[What you will do]
In your copy, reproduce each entry exactly and include no picture.

═══ Data supplied ═══

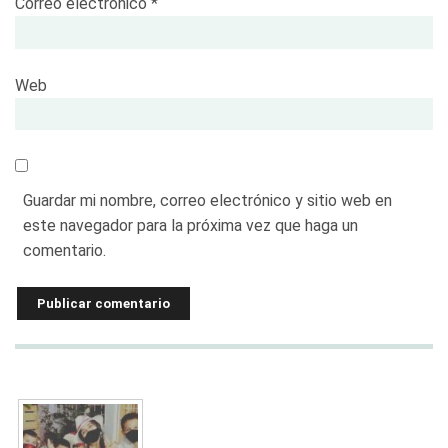
Correo electrónico
*
Web
Guardar mi nombre, correo electrónico y sitio web en
este navegador para la próxima vez que haga un
comentario.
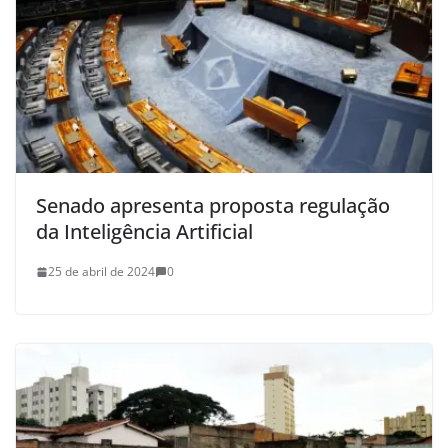
Senado apresenta proposta regulação
da Inteligência Artificial
25 de abril de 2024
0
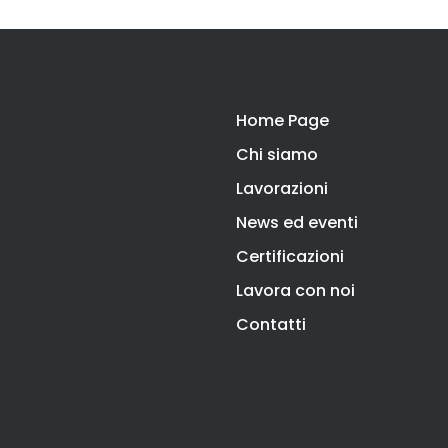
Home Page
Chi siamo
Lavorazioni
News ed eventi
Certificazioni
Lavora con noi
Contatti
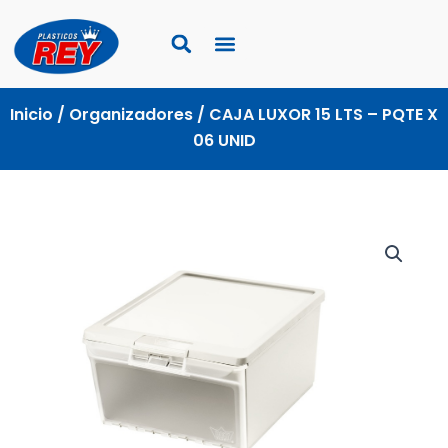
Ir
al
contenido
Inicio
/
Organizadores
/ CAJA LUXOR 15 LTS – PQTE X
06 UNID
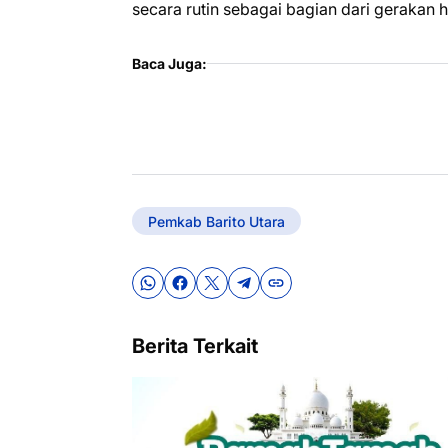
secara rutin sebagai bagian dari gerakan hi
Baca Juga:
Pemkab Barito Utara
Berita Terkait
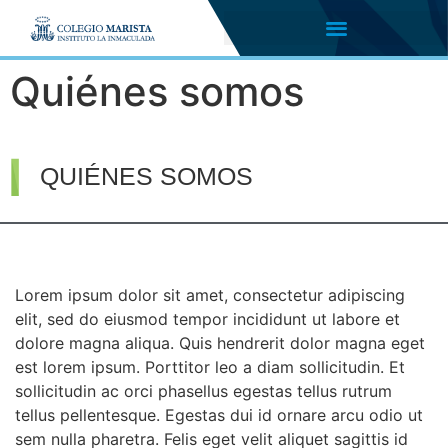
Quiénes somos
QUIÉNES SOMOS
Lorem ipsum dolor sit amet, consectetur adipiscing
elit, sed do eiusmod tempor incididunt ut labore et
dolore magna aliqua. Quis hendrerit dolor magna eget
est lorem ipsum. Porttitor leo a diam sollicitudin. Et
sollicitudin ac orci phasellus egestas tellus rutrum
tellus pellentesque. Egestas dui id ornare arcu odio ut
sem nulla pharetra. Felis eget velit aliquet sagittis id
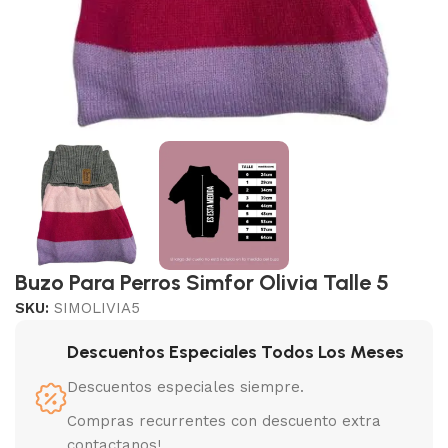
Buzo Para Perros Simfor Olivia Talle 5
SKU:
SIMOLIVIA5
Descuentos Especiales Todos Los Meses
Descuentos especiales siempre.
Compras recurrentes con descuento extra
contactanos!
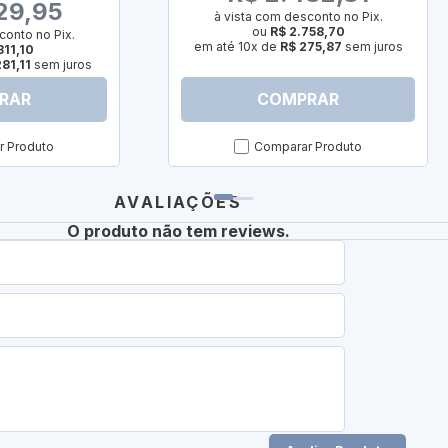
29,95
à vista com desconto no Pix.
ou
R$ 2.758,70
conto no Pix.
em até 10x de
R$ 275,87
sem juros
811,10
81,11
sem juros
RAR
COMPRAR
 Produto
Comparar Produto
AVALIAÇÕES
O produto não tem reviews.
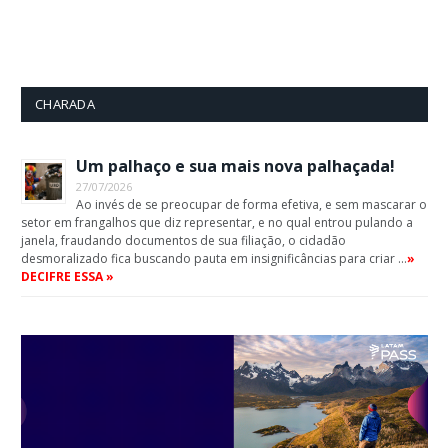
CHARADA
Um palhaço e sua mais nova palhaçada!
27/07/2026
Ao invés de se preocupar de forma efetiva, e sem mascarar o
setor em frangalhos que diz representar, e no qual entrou pulando a
janela, fraudando documentos de sua filiação, o cidadão
desmoralizado fica buscando pauta em insignificâncias para criar …
»
DECIFRE ESSA »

═══

[Result of the exercise]
Correo electrónico
*
Web
Guardar mi nombre, correo electrónico y sitio web en
este navegador para la próxima vez que haga un
comentario.
Senado apresenta proposta regulação
da Inteligência Artificial
25 de abril de 2024
0
Home Page
Chi siamo
Lavorazioni
News ed eventi
Certificazioni
Lavora con noi
Contatti
Ir
al
contenido
Inicio
/
Organizadores
/ CAJA LUXOR 15 LTS – PQTE X
06 UNID
secara rutin sebagai bagian dari gerakan hi
Baca Juga:
Pemkab Barito Utara
Berita Terkait
Quiénes somos
QUIÉNES SOMOS
Lorem ipsum dolor sit amet, consectetur adipiscing
elit, sed do eiusmod tempor incididunt ut labore et
dolore magna aliqua. Quis hendrerit dolor magna eget
est lorem ipsum. Porttitor leo a diam sollicitudin. Et
sollicitudin ac orci phasellus egestas tellus rutrum
tellus pellentesque. Egestas dui id ornare arcu odio ut
sem nulla pharetra. Felis eget velit aliquet sagittis id
Buzo Para Perros Simfor Olivia Talle 5
SKU:
SIMOLIVIA5
Descuentos Especiales Todos Los Meses
Descuentos especiales siempre.
Compras recurrentes con descuento extra
contactanos!
29,95
à vista com desconto no Pix.
ou
R$ 2.758,70
conto no Pix.
em até 10x de
R$ 275,87
sem juros
811,10
81,11
sem juros
RAR
COMPRAR
 Produto
Comparar Produto
AVALIAÇÕES
O produto não tem reviews.
CHARADA
Um palhaço e sua mais nova palhaçada!
27/07/2026
Ao invés de se preocupar de forma efetiva, e sem mascarar o
setor em frangalhos que diz representar, e no qual entrou pulando a
janela, fraudando documentos de sua filiação, o cidadão
desmoralizado fica buscando pauta em insignificâncias para criar …
»
DECIFRE ESSA »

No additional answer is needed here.